In my Christmas commentary this week, “Gratification and Civilization,” I examine the connection between making your kids wait until Christmas morning to open their presents and the development of civilization.
Self-denial and self-sacrifice form the basis of human life together. As Matthew Cochran puts it in a piece last week at The Federalist, “Civilization depends on the tendency of men to produce more than they consume for themselves.”
A key factor of driving forward the development of civilization, then, is the family unit. For Cochran rightly warns that civilization “depends on masculine ambition.” The ambition to grow a business for someone “could mean feeding himself & his workers, along with any family they might have. His ambition could be a huge boon to society.
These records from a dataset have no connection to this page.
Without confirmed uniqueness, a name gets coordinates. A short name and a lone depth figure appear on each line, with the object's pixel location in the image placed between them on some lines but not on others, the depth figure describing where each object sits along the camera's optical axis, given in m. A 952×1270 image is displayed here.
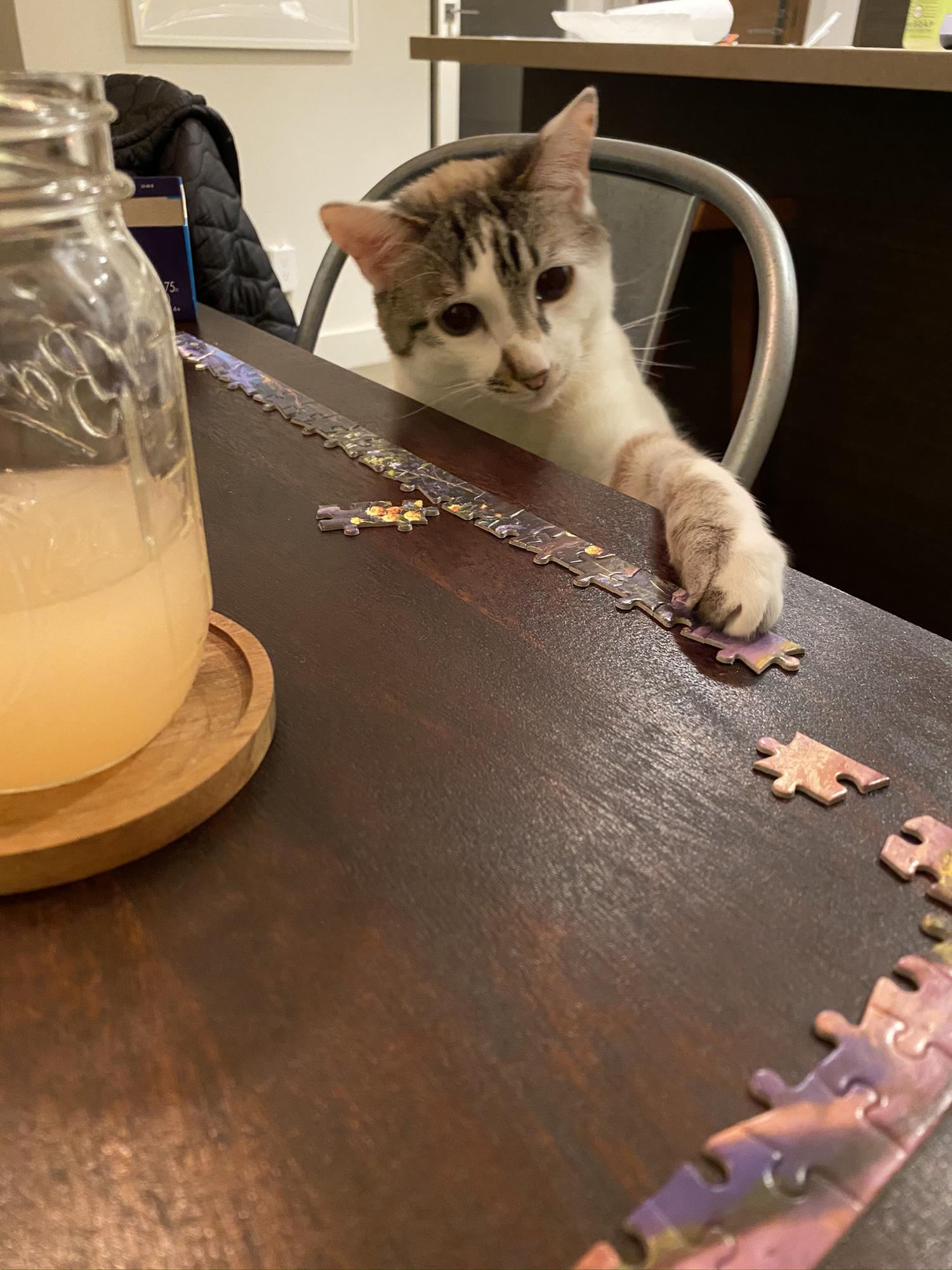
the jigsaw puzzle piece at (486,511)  0.37
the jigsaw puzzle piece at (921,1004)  0.17
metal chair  0.50
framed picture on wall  1.26
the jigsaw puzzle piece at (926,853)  0.21
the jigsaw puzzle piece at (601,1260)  0.14
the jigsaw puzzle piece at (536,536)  0.35
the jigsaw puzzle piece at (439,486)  0.39
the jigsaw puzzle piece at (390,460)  0.41
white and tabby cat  0.50
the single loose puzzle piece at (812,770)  0.23
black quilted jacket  0.94
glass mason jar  0.19
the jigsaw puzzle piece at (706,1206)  0.14
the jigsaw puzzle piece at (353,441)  0.42
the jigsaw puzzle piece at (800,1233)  0.14
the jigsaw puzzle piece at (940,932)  0.19
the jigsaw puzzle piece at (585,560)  0.33
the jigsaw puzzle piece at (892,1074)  0.16
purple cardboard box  0.60
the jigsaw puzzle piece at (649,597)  0.31
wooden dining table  0.15
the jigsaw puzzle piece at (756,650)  0.28
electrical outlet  1.51
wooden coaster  0.20
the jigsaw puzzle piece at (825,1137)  0.15
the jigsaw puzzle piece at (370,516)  0.36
Take that away, and you have a bunch of men doing what they need to do to stay comfortable, but nothing more—nothing for any women or any increasingly hypothetical children.”
The Dutch Reformed theologian Herman Bavinck explores the link between family and civilization in his study of The Christian Family. Bavinck describes the triad of father-mother-child:
The two-in-oneness of husband and wife expands with a child into a three-in-oneness. Father, mother, and child are one soul and one flesh, expanding and unfolding the one image of God, united within threefold diversity and diverse within harmonic unity.
These relationships are of civilizational significance:
This three-in-oneness of relationships and functions, of qualities and gifts, constitutes the foundation of all of civilized society. The authority of the father, the love of the mother, and the obedience of the child form in their unity the threefold cord that binds together and sustains all relationships within human society. Within the psychological life of every integrated personality this triple cord forms the motif and melody. No man is complete without some feminine qualities, no woman is complete without some masculine qualities, and to both man and woman, the child is held up as an example (Matt. 18:3). These three characteristics and gifts are always needed in every society and in every civilization, in the church and in the state. Authority, love, and obedience are the pillars of all human society.
One can hardly discuss the family during this season of the year without also reflecting on the holy family, Jesus, Mary, and Joseph. Bavinck describes them as “the divine counterpart” to Adam, Eve, and their children. “The holy family is the example of the Christian home,” writes Bavinck.
And on this Christmas let us remember and be thankful for the greatest gift of all, the birth of Jesus Christ!